** What the exercise asks **
The task calls for every entry to be printed word for word, without the images.

[Absolute pixel coordinate data]
# # # # # # #

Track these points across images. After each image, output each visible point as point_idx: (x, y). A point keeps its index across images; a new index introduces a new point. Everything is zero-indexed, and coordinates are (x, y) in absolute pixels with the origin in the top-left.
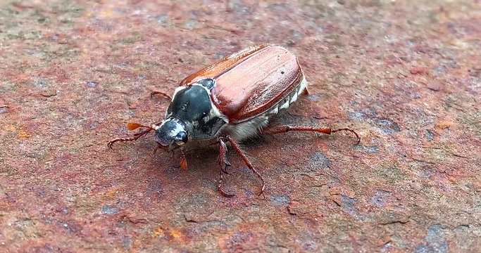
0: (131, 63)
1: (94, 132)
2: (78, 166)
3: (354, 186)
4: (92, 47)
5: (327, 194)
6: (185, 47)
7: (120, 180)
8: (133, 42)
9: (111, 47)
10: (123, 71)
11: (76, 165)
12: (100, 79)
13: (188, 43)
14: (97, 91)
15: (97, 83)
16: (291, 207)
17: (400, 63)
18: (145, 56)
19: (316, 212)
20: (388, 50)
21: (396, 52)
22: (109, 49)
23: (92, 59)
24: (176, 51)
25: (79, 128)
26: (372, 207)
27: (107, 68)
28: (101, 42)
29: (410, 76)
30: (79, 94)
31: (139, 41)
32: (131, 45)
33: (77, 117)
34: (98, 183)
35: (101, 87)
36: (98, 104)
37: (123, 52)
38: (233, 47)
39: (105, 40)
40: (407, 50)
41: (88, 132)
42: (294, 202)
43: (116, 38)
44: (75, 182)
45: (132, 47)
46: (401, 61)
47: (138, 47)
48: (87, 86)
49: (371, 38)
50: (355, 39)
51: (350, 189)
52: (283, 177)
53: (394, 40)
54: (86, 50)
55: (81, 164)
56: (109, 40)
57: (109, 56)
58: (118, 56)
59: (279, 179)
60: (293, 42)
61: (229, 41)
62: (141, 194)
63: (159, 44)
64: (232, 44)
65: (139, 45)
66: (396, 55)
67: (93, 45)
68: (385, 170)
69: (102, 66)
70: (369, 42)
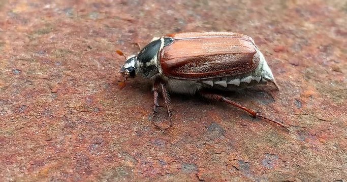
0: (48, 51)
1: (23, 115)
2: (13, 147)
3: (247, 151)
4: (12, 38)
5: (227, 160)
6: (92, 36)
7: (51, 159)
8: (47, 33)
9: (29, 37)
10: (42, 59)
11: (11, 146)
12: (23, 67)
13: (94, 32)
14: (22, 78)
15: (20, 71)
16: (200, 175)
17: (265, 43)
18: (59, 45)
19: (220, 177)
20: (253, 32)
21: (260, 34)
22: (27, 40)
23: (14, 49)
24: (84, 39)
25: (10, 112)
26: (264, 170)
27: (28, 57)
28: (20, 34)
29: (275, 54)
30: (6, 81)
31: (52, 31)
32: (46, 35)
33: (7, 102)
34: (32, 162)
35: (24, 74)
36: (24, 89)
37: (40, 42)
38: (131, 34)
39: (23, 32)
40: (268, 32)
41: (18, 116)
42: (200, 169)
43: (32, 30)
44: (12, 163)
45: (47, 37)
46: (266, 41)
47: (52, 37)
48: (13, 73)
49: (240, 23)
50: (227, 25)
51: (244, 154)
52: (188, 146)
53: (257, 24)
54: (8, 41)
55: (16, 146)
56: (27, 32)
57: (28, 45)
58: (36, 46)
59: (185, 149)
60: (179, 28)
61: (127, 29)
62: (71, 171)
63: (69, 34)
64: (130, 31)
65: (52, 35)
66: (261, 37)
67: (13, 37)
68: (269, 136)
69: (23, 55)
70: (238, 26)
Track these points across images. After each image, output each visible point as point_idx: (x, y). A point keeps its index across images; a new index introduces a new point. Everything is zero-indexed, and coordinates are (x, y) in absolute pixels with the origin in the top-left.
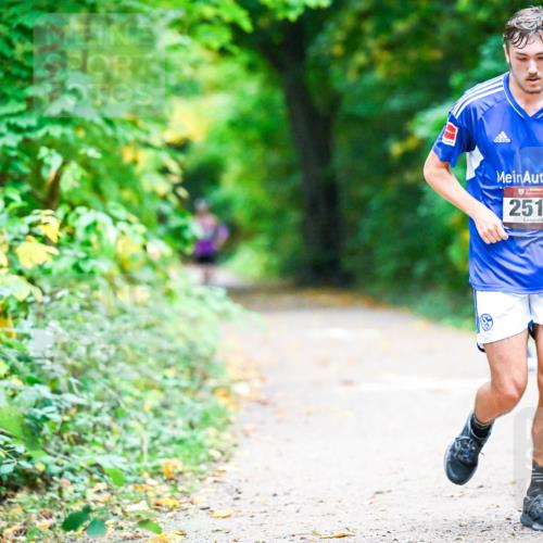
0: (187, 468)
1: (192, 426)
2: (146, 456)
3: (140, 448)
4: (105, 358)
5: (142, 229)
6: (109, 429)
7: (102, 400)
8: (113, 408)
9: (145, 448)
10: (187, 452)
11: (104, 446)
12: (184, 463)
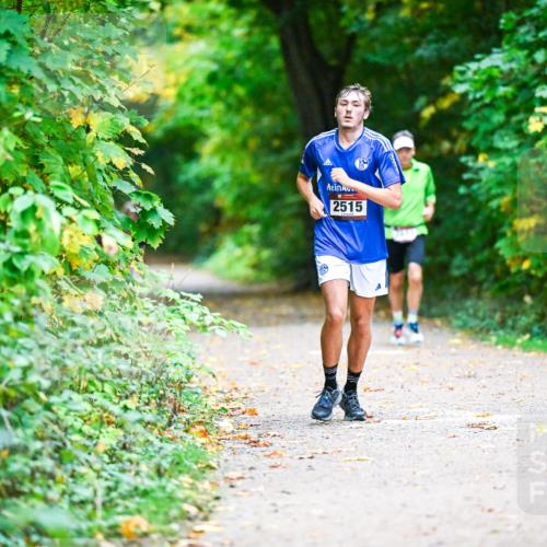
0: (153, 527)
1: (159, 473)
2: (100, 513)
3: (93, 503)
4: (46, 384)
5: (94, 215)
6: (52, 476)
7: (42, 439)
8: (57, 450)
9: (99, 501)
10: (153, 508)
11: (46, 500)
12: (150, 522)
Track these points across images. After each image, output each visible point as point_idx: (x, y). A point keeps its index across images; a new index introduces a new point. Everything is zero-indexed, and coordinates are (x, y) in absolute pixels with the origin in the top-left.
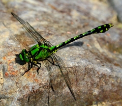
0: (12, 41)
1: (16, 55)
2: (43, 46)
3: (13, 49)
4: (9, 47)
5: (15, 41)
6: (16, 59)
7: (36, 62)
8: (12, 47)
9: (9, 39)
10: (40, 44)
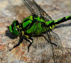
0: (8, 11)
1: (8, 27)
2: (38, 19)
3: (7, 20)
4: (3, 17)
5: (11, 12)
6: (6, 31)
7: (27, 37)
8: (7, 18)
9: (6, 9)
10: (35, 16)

# # # # # # #

** Result **
Track these points across images. After each image, output each visible point as point_idx: (x, y). A point keeps its index across images; a new index introduces a new point. Everything is zero-indexed, and coordinates are (x, y) in absolute pixels with the origin in the top-left.
0: (131, 63)
1: (94, 132)
2: (78, 166)
3: (354, 186)
4: (92, 47)
5: (327, 194)
6: (185, 47)
7: (120, 180)
8: (133, 42)
9: (111, 47)
10: (123, 71)
11: (76, 165)
12: (100, 79)
13: (188, 43)
14: (97, 91)
15: (97, 83)
16: (291, 207)
17: (400, 63)
18: (145, 56)
19: (316, 212)
20: (388, 50)
21: (396, 52)
22: (109, 49)
23: (92, 59)
24: (176, 51)
25: (79, 128)
26: (372, 207)
27: (107, 68)
28: (101, 42)
29: (410, 76)
30: (79, 94)
31: (139, 41)
32: (131, 45)
33: (77, 117)
34: (98, 183)
35: (101, 87)
36: (98, 104)
37: (123, 52)
38: (233, 47)
39: (105, 40)
40: (407, 50)
41: (88, 132)
42: (294, 202)
43: (116, 38)
44: (75, 182)
45: (132, 47)
46: (401, 61)
47: (138, 47)
48: (87, 86)
49: (371, 38)
50: (355, 39)
51: (350, 189)
52: (283, 177)
53: (394, 40)
54: (86, 50)
55: (81, 164)
56: (109, 40)
57: (109, 56)
58: (118, 56)
59: (279, 179)
60: (293, 42)
61: (229, 41)
62: (141, 194)
63: (159, 44)
64: (232, 44)
65: (139, 45)
66: (396, 55)
67: (93, 45)
68: (385, 170)
69: (102, 66)
70: (369, 42)
0: (48, 51)
1: (23, 115)
2: (13, 147)
3: (247, 151)
4: (12, 38)
5: (227, 160)
6: (92, 36)
7: (51, 159)
8: (47, 33)
9: (29, 37)
10: (42, 59)
11: (11, 146)
12: (23, 67)
13: (94, 32)
14: (22, 78)
15: (20, 71)
16: (200, 175)
17: (265, 43)
18: (59, 45)
19: (220, 177)
20: (253, 32)
21: (260, 34)
22: (27, 40)
23: (14, 49)
24: (84, 39)
25: (10, 112)
26: (264, 170)
27: (28, 57)
28: (20, 34)
29: (275, 54)
30: (6, 81)
31: (52, 31)
32: (46, 35)
33: (7, 102)
34: (32, 162)
35: (24, 74)
36: (24, 89)
37: (40, 42)
38: (131, 34)
39: (23, 32)
40: (268, 32)
41: (18, 116)
42: (200, 169)
43: (32, 30)
44: (12, 163)
45: (47, 37)
46: (266, 41)
47: (52, 37)
48: (13, 73)
49: (240, 23)
50: (227, 25)
51: (244, 154)
52: (188, 146)
53: (257, 24)
54: (8, 41)
55: (16, 146)
56: (27, 32)
57: (28, 45)
58: (36, 46)
59: (185, 149)
60: (179, 28)
61: (127, 29)
62: (71, 171)
63: (69, 34)
64: (130, 31)
65: (52, 35)
66: (261, 37)
67: (13, 37)
68: (269, 136)
69: (23, 55)
70: (238, 26)
Track these points across images. After each image, output each visible point as point_idx: (x, y). A point keeps its index across images; a new index introduces a new point. Everything is zero-indexed, and coordinates are (x, y) in absolute pixels with the origin in the top-left.
0: (187, 468)
1: (192, 426)
2: (146, 456)
3: (140, 448)
4: (105, 358)
5: (142, 229)
6: (109, 429)
7: (102, 400)
8: (113, 408)
9: (145, 448)
10: (187, 452)
11: (104, 446)
12: (184, 463)
0: (153, 527)
1: (159, 473)
2: (100, 513)
3: (93, 503)
4: (46, 384)
5: (94, 215)
6: (52, 476)
7: (42, 439)
8: (57, 450)
9: (99, 501)
10: (153, 508)
11: (46, 500)
12: (150, 522)
Track these points across images. After each image, output each visible point as point_idx: (x, y). A point keeps its index across images; a new index introduces a new point. Everything is zero-indexed, and coordinates are (x, y) in absolute pixels with the origin in the top-left.
0: (12, 41)
1: (16, 55)
2: (43, 46)
3: (13, 49)
4: (9, 47)
5: (15, 41)
6: (16, 59)
7: (36, 62)
8: (12, 47)
9: (9, 39)
10: (40, 44)
0: (8, 11)
1: (8, 27)
2: (38, 19)
3: (7, 20)
4: (3, 17)
5: (11, 12)
6: (6, 31)
7: (27, 37)
8: (7, 18)
9: (6, 9)
10: (35, 16)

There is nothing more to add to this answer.